Stored data entries
*** Block opens ***
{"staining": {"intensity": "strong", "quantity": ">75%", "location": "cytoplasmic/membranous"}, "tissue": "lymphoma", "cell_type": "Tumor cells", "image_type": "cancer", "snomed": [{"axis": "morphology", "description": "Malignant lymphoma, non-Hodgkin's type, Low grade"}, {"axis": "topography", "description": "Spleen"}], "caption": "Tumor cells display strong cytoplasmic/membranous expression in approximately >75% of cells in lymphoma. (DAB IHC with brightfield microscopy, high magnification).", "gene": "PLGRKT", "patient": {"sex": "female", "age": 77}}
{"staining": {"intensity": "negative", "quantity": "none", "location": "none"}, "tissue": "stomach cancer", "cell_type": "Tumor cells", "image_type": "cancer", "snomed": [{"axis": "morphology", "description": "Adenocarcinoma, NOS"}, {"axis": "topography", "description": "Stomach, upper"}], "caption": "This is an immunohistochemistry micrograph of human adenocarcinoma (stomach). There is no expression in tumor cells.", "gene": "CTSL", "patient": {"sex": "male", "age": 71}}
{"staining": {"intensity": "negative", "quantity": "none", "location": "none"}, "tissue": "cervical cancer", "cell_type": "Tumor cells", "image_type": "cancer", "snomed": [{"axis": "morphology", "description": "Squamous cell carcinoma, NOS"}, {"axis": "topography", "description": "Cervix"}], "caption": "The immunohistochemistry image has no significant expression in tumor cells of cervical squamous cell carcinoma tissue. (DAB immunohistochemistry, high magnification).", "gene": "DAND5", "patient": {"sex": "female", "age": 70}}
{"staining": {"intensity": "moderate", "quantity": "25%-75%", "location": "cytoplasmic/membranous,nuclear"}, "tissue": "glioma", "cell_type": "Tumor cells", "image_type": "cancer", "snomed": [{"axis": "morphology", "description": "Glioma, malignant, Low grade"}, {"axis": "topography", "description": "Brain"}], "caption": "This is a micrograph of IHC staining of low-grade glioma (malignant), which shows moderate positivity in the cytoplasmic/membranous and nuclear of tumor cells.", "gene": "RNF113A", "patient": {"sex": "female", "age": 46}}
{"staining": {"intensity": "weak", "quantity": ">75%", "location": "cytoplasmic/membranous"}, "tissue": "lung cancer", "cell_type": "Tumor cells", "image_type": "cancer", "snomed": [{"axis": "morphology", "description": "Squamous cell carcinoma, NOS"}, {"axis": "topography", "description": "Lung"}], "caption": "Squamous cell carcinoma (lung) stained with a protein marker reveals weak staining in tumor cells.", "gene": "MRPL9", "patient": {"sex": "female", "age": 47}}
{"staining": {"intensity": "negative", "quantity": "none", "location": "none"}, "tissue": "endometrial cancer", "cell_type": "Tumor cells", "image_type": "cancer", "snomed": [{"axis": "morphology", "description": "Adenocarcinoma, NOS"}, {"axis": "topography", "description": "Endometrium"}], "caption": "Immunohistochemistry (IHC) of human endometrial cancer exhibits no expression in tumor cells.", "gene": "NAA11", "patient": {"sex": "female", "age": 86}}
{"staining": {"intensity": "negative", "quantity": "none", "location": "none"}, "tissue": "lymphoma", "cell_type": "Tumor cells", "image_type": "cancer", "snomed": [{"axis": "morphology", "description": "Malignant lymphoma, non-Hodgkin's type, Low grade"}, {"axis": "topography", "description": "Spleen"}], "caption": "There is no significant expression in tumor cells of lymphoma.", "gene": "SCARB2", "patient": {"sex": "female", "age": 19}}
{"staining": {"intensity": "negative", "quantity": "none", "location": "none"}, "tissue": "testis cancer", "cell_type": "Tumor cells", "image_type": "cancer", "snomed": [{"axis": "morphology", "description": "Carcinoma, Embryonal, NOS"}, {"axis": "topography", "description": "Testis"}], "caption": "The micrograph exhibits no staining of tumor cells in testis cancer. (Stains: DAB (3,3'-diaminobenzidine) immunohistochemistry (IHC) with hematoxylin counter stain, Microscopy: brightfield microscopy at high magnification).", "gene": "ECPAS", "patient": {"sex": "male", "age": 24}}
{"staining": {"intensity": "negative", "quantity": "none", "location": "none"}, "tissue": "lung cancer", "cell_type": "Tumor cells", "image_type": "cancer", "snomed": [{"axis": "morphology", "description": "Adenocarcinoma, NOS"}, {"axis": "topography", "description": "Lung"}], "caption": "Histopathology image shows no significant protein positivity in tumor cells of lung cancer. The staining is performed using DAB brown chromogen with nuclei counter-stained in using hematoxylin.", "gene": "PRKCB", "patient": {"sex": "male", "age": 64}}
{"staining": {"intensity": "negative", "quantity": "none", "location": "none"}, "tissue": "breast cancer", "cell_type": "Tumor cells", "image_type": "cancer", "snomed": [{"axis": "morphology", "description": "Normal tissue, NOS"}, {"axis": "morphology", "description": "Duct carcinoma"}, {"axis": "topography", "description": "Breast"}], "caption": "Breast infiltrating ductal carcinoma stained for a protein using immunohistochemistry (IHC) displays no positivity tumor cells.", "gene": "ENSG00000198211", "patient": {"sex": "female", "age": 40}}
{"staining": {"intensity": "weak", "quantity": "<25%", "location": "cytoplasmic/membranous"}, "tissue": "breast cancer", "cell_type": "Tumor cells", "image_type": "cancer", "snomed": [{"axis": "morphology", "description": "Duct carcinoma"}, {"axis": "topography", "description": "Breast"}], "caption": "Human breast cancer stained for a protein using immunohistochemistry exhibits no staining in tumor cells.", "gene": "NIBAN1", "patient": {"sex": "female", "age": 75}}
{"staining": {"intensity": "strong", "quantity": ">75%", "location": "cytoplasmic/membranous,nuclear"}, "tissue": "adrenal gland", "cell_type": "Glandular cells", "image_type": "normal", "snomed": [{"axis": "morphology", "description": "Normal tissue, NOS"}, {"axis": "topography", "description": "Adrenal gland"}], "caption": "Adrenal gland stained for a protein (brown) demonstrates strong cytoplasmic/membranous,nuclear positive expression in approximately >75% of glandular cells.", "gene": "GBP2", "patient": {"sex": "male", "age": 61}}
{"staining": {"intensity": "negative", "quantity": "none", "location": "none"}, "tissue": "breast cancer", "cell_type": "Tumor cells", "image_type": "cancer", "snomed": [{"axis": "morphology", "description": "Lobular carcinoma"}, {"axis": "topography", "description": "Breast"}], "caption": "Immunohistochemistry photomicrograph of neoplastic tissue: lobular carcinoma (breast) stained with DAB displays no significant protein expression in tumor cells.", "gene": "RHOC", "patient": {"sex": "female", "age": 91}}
*** Block closes ***
• WHAT YOU SHOULD DO
Could you output every record above exactly as written?

• WORKED SOLUTION
{"staining": {"intensity": "strong", "quantity": ">75%", "location": "cytoplasmic/membranous"}, "tissue": "lymphoma", "cell_type": "Tumor cells", "image_type": "cancer", "snomed": [{"axis": "morphology", "description": "Malignant lymphoma, non-Hodgkin's type, Low grade"}, {"axis": "topography", "description": "Spleen"}], "caption": "Tumor cells display strong cytoplasmic/membranous expression in approximately >75% of cells in lymphoma. (DAB IHC with brightfield microscopy, high magnification).", "gene": "PLGRKT", "patient": {"sex": "female", "age": 77}}
{"staining": {"intensity": "negative", "quantity": "none", "location": "none"}, "tissue": "stomach cancer", "cell_type": "Tumor cells", "image_type": "cancer", "snomed": [{"axis": "morphology", "description": "Adenocarcinoma, NOS"}, {"axis": "topography", "description": "Stomach, upper"}], "caption": "This is an immunohistochemistry micrograph of human adenocarcinoma (stomach). There is no expression in tumor cells.", "gene": "CTSL", "patient": {"sex": "male", "age": 71}}
{"staining": {"intensity": "negative", "quantity": "none", "location": "none"}, "tissue": "cervical cancer", "cell_type": "Tumor cells", "image_type": "cancer", "snomed": [{"axis": "morphology", "description": "Squamous cell carcinoma, NOS"}, {"axis": "topography", "description": "Cervix"}], "caption": "The immunohistochemistry image has no significant expression in tumor cells of cervical squamous cell carcinoma tissue. (DAB immunohistochemistry, high magnification).", "gene": "DAND5", "patient": {"sex": "female", "age": 70}}
{"staining": {"intensity": "moderate", "quantity": "25%-75%", "location": "cytoplasmic/membranous,nuclear"}, "tissue": "glioma", "cell_type": "Tumor cells", "image_type": "cancer", "snomed": [{"axis": "morphology", "description": "Glioma, malignant, Low grade"}, {"axis": "topography", "description": "Brain"}], "caption": "This is a micrograph of IHC staining of low-grade glioma (malignant), which shows moderate positivity in the cytoplasmic/membranous and nuclear of tumor cells.", "gene": "RNF113A", "patient": {"sex": "female", "age": 46}}
{"staining": {"intensity": "weak", "quantity": ">75%", "location": "cytoplasmic/membranous"}, "tissue": "lung cancer", "cell_type": "Tumor cells", "image_type": "cancer", "snomed": [{"axis": "morphology", "description": "Squamous cell carcinoma, NOS"}, {"axis": "topography", "description": "Lung"}], "caption": "Squamous cell carcinoma (lung) stained with a protein marker reveals weak staining in tumor cells.", "gene": "MRPL9", "patient": {"sex": "female", "age": 47}}
{"staining": {"intensity": "negative", "quantity": "none", "location": "none"}, "tissue": "endometrial cancer", "cell_type": "Tumor cells", "image_type": "cancer", "snomed": [{"axis": "morphology", "description": "Adenocarcinoma, NOS"}, {"axis": "topography", "description": "Endometrium"}], "caption": "Immunohistochemistry (IHC) of human endometrial cancer exhibits no expression in tumor cells.", "gene": "NAA11", "patient": {"sex": "female", "age": 86}}
{"staining": {"intensity": "negative", "quantity": "none", "location": "none"}, "tissue": "lymphoma", "cell_type": "Tumor cells", "image_type": "cancer", "snomed": [{"axis": "morphology", "description": "Malignant lymphoma, non-Hodgkin's type, Low grade"}, {"axis": "topography", "description": "Spleen"}], "caption": "There is no significant expression in tumor cells of lymphoma.", "gene": "SCARB2", "patient": {"sex": "female", "age": 19}}
{"staining": {"intensity": "negative", "quantity": "none", "location": "none"}, "tissue": "testis cancer", "cell_type": "Tumor cells", "image_type": "cancer", "snomed": [{"axis": "morphology", "description": "Carcinoma, Embryonal, NOS"}, {"axis": "topography", "description": "Testis"}], "caption": "The micrograph exhibits no staining of tumor cells in testis cancer. (Stains: DAB (3,3'-diaminobenzidine) immunohistochemistry (IHC) with hematoxylin counter stain, Microscopy: brightfield microscopy at high magnification).", "gene": "ECPAS", "patient": {"sex": "male", "age": 24}}
{"staining": {"intensity": "negative", "quantity": "none", "location": "none"}, "tissue": "lung cancer", "cell_type": "Tumor cells", "image_type": "cancer", "snomed": [{"axis": "morphology", "description": "Adenocarcinoma, NOS"}, {"axis": "topography", "description": "Lung"}], "caption": "Histopathology image shows no significant protein positivity in tumor cells of lung cancer. The staining is performed using DAB brown chromogen with nuclei counter-stained in using hematoxylin.", "gene": "PRKCB", "patient": {"sex": "male", "age": 64}}
{"staining": {"intensity": "negative", "quantity": "none", "location": "none"}, "tissue": "breast cancer", "cell_type": "Tumor cells", "image_type": "cancer", "snomed": [{"axis": "morphology", "description": "Normal tissue, NOS"}, {"axis": "morphology", "description": "Duct carcinoma"}, {"axis": "topography", "description": "Breast"}], "caption": "Breast infiltrating ductal carcinoma stained for a protein using immunohistochemistry (IHC) displays no positivity tumor cells.", "gene": "ENSG00000198211", "patient": {"sex": "female", "age": 40}}
{"staining": {"intensity": "weak", "quantity": "<25%", "location": "cytoplasmic/membranous"}, "tissue": "breast cancer", "cell_type": "Tumor cells", "image_type": "cancer", "snomed": [{"axis": "morphology", "description": "Duct carcinoma"}, {"axis": "topography", "description": "Breast"}], "caption": "Human breast cancer stained for a protein using immunohistochemistry exhibits no staining in tumor cells.", "gene": "NIBAN1", "patient": {"sex": "female", "age": 75}}
{"staining": {"intensity": "strong", "quantity": ">75%", "location": "cytoplasmic/membranous,nuclear"}, "tissue": "adrenal gland", "cell_type": "Glandular cells", "image_type": "normal", "snomed": [{"axis": "morphology", "description": "Normal tissue, NOS"}, {"axis": "topography", "description": "Adrenal gland"}], "caption": "Adrenal gland stained for a protein (brown) demonstrates strong cytoplasmic/membranous,nuclear positive expression in approximately >75% of glandular cells.", "gene": "GBP2", "patient": {"sex": "male", "age": 61}}
{"staining": {"intensity": "negative", "quantity": "none", "location": "none"}, "tissue": "breast cancer", "cell_type": "Tumor cells", "image_type": "cancer", "snomed": [{"axis": "morphology", "description": "Lobular carcinoma"}, {"axis": "topography", "description": "Breast"}], "caption": "Immunohistochemistry photomicrograph of neoplastic tissue: lobular carcinoma (breast) stained with DAB displays no significant protein expression in tumor cells.", "gene": "RHOC", "patient": {"sex": "female", "age": 91}}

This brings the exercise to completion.